A visualização Resumo fornece uma visão geral e uma métrica essencial: Residente total no dispositivo. Se seu aplicativo precisa ser executado em uma plataforma com memória limitada, o Total Resident on Device é essencial para revisar avisos de pouca memória e remoções por falta de memória. Como regra geral, você não deve usar mais de 70% da memória física total disponível em um dispositivo.

Para uma análise detalhada, você pode usar as visualizações Unity Objects e All of Memory. Você precisará selecionar Residente no dispositivo ou Alocado e residente no dispositivo no menu suspenso e classificar por tamanho do residente para ver os objetos que mais contribuem para a memória física total usada.

Exibição de toda a memória para o Memory Profiler 1.1 no Unity Editor

Ao analisar o uso da memória residente, lembre-se:

  • A memória gerenciada será predominantemente residente. O Mono Heap e o Boehm Garbage Collector acessam objetos regularmente e os tornam residentes.
  • A memória gráfica (estimada) é mostrada como estimada. Na maioria das plataformas, não temos acesso a informações sobre a localização exata dos recursos gráficos, então estimamos o tamanho com base nas informações disponíveis, como largura, altura, profundidade, formato de pixel e assim por diante. Isso também significa que não temos informações sobre o status de residência dos recursos gráficos. Por razões de usabilidade, todos os objetos gráficos são mostrados apenas no modo de visualização Alocado.
  • Não rastreada é toda a memória relatada pelo sistema operacional como alocada pelo aplicativo, mas que carece de informações sólidas sobre a origem da alocação. Podem ser plugins nativos, bibliotecas do sistema operacional, pilhas de threads, etc. Em algumas plataformas, fornecemos insights adicionais sobre quem pode ter alocado essa memória na divisão do grupo.

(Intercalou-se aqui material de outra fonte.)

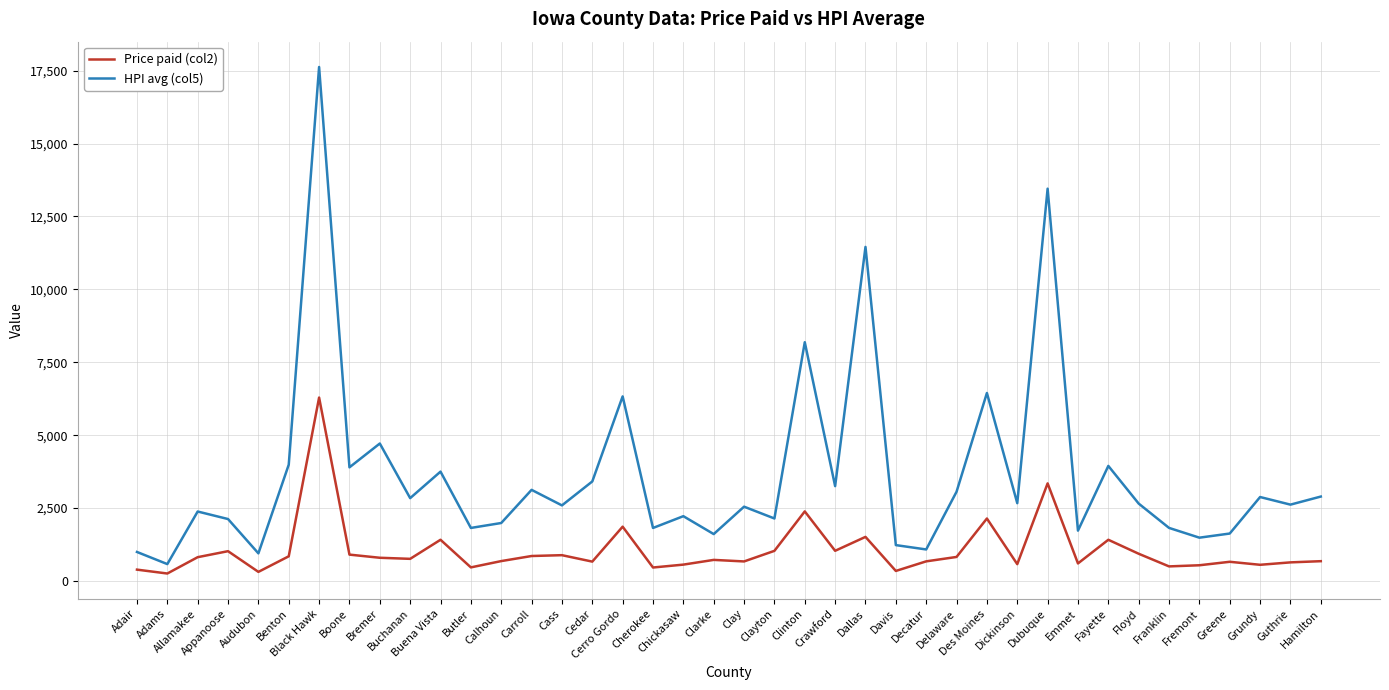

What is the minimum value for HPI avg (col5)?

579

Ao analisar a memórianativa , que contém todas as alocações não gerenciadas do Unity usadas por objetos, você verá o item Memória reservada . Esta é a memória alocada pelo Unity Memory Manager, mas não usada por nenhum objeto Unity durante a captura. Aqui estão algumas informações úteis:

  • A memória reservada pode ser residente, o que significa que pode ter havido um objeto que foi excluído recentemente.
  • Você pode acessar informações adicionais sobre o detalhamento da memória reservada acessando as configurações do Memory Profiler e ativando a caixa de seleção “Mostrar detalhamento da memória reservada”. Por padrão, isso está desabilitado, pois o detalhamento reservado nem sempre contém informações úteis suficientes e exige um profundo entendimento de como o Unity Memory Manager funciona.
  • Você pode aprender mais sobre o Unity Memory Manager e estratégias de alocação na documentação de configuração dos alocadores .

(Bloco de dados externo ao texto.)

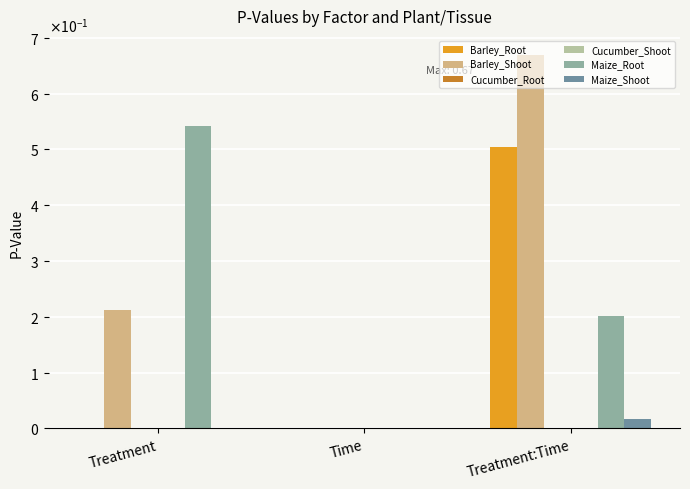

Is it true that Barley_Shoot equals 0.0 at Time?

False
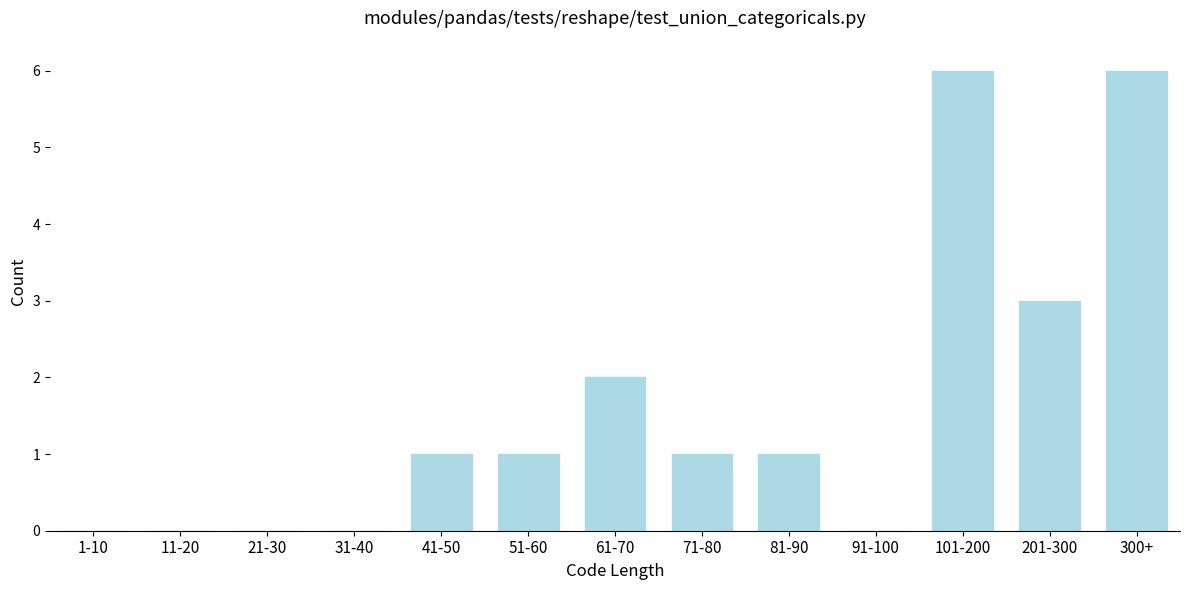

Reading left to right, list all the values displayed in this chart.

1-10=0	11-20=0	21-30=0	31-40=0	41-50=1	51-60=1	61-70=2	71-80=1	81-90=1	91-100=0	101-200=6	201-300=3	300+=6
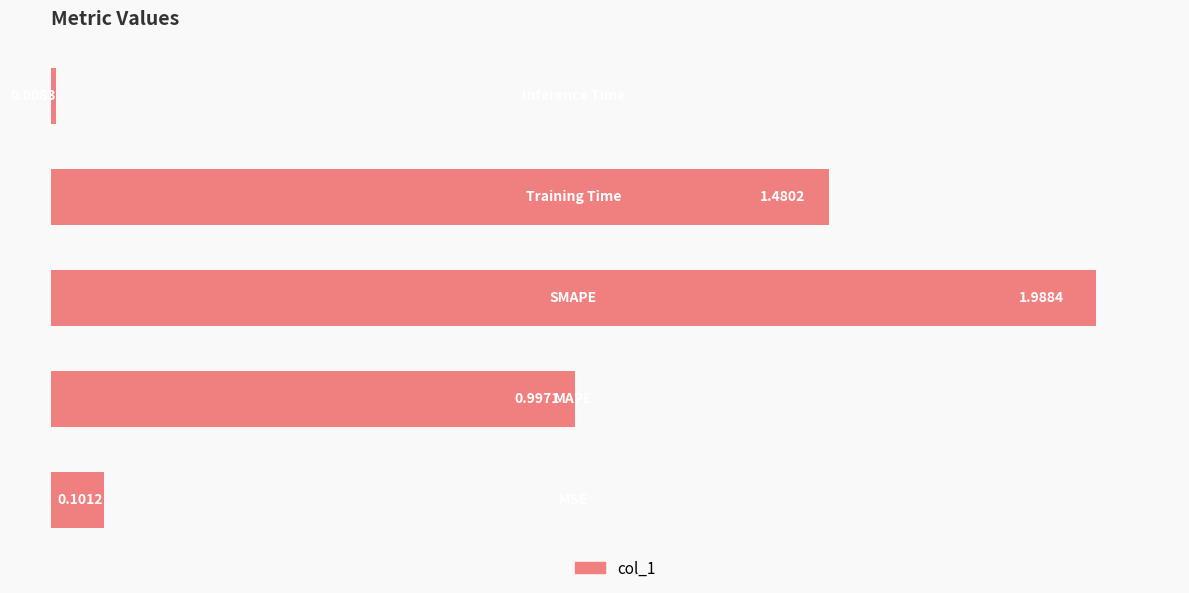

What is the difference between the second highest and second lowest values?

1.4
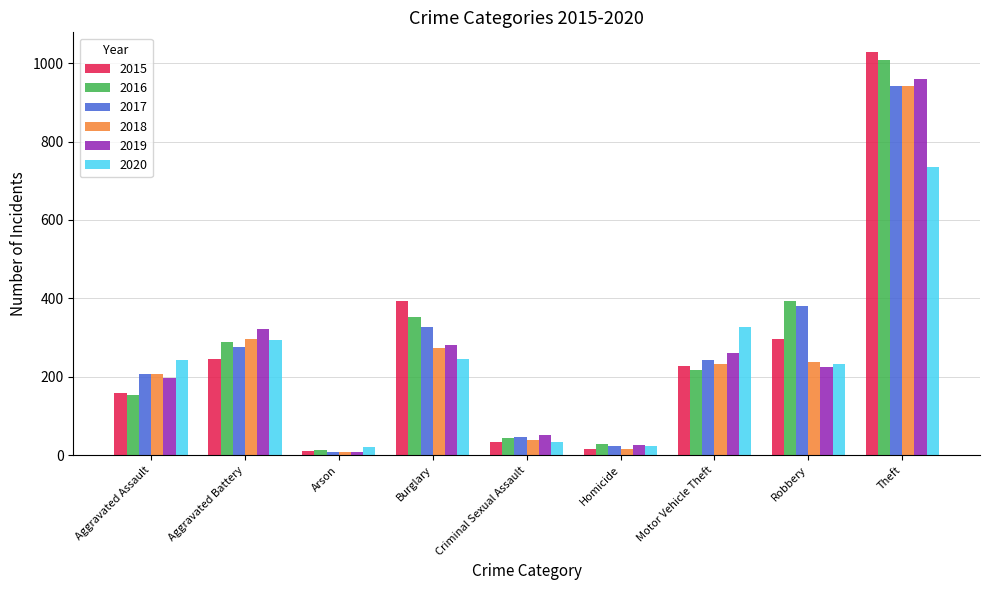

Is the value of 2018 at Homicide greater than the value of 2016 at Aggravated Assault?

No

Em algumas plataformas, mostramos grupos adicionais específicos da plataforma se eles forem de tamanho significativo, como o Android Runtime no Android. Aqui estão algumas notas sobre o Android Runtime:

  • Em algumas versões, o Android Runtime tende a pré-alocar uma quantidade significativa de memória, mas nunca a utiliza. Nesse caso, a memória alocada não aumenta a pegada de memória do aplicativo e somente a parte residente dela precisa ser considerada.
  • Se a parte residente do Android Runtime estiver ocupando uma quantidade significativa da memória do aplicativo, use o criador de perfil do Android Studio para analisar as alocações feitas em Java.
  • Embora o Android não tenha um arquivo de paginação ou compactação de memória por padrão, o kernel do Linux permite que os aplicativos sobrecarreguem e aloquem mais memória do que a disponível fisicamente.
  • Ao capturar, certifique-se de entender o dispositivo que você está usando. Alguns fornecedores fornecem o kernel do Android Linux com compactação de memória (zRAM) ou ferramentas de arquivo de troca de página personalizadas pelo fornecedor.
Conclusão

Esperamos que esta visão geral do que esperar do Memory Profiler 1.1 (versão experimental disponível agora) e a exploração de vários tópicos sobre o consumo de memória tenham sido úteis.

Minha equipe e eu planejamos continuar aprimorando o Memory Profiler para fornecer informações mais precisas e direcionadas, além de alertá-lo sobre possíveis situações de falta de memória e quão próximas elas podem estar. Acompanhe o progresso do nosso roteiro de produtos e diga-nos o que você acha.